Right now, about 10 states let people stay enrolled in the program without needing to reapply year to year. Trump’s administration could repeal states’ ability to grant continuous eligibility, requiring people to reapply each year
Change the way states get money for Medicaid to make it so states are paid based on their population, instead of being ensuring benefits to any eligible applicant without limit
Another option is for Congress to cut back funding on the Affordable Care Act overall, not just Medicaid. They could do that by reducing or eliminating the subsidies that help people pay for premiums. These subsidies were enacted after Biden was elected, and are meant to sunset at the end of 2025.
One thing is clear: expect for the ACA to be in the news throughout 2025.

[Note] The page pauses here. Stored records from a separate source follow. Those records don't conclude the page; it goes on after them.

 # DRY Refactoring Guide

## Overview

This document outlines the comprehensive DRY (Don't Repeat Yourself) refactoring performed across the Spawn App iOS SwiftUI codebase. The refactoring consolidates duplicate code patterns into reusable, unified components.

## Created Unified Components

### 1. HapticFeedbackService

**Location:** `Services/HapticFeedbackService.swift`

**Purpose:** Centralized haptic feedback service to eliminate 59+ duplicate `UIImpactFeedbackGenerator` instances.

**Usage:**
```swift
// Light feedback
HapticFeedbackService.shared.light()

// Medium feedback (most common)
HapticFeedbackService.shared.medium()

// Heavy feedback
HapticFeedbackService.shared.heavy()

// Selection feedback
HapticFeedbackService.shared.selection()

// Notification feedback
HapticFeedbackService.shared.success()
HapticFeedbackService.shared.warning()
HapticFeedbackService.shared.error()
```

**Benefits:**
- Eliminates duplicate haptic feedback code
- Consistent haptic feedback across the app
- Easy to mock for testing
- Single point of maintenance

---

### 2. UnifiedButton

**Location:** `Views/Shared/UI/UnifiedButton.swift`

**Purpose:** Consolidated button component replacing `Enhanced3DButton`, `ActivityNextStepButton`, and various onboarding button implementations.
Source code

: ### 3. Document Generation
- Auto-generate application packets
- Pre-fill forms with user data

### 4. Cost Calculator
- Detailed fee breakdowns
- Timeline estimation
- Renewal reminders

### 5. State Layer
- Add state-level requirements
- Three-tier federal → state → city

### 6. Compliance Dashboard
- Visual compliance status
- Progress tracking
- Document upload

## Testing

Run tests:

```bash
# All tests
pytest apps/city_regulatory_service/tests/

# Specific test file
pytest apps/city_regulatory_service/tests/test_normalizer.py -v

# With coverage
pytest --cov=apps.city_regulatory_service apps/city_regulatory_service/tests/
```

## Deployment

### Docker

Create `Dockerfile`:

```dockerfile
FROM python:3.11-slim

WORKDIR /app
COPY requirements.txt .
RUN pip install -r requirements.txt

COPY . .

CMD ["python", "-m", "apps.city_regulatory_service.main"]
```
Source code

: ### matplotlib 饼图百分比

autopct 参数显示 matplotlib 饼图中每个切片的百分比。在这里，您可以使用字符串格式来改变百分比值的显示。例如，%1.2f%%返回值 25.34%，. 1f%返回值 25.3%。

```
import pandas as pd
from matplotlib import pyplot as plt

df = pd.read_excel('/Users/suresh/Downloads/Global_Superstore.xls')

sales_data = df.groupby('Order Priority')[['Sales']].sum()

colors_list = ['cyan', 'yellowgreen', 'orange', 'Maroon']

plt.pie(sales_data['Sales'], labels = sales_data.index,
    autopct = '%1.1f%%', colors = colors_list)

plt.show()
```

Only in America, where the people voted for a bunch of billionaires who will protect their own wealth and ways of increasing it at all costs, even taking healthcare away from the most vulnerable. Our only hope is that Republicans fight so much among themselves over the levels of cruelty to inflict that they end up doing nothing. How many calls to a Senator from concerned constituents does it take to equal one call from Elon Musk threatening to fund that Senator’s primary challenger?
I am a healthcare provider in Alabama and also the sister of an adult with cerebral palsy who is fully dependent on the already meager funds she receives from unexpanded Medicaid. I am horrified and am in tears this morning; for my patients, my family, and America.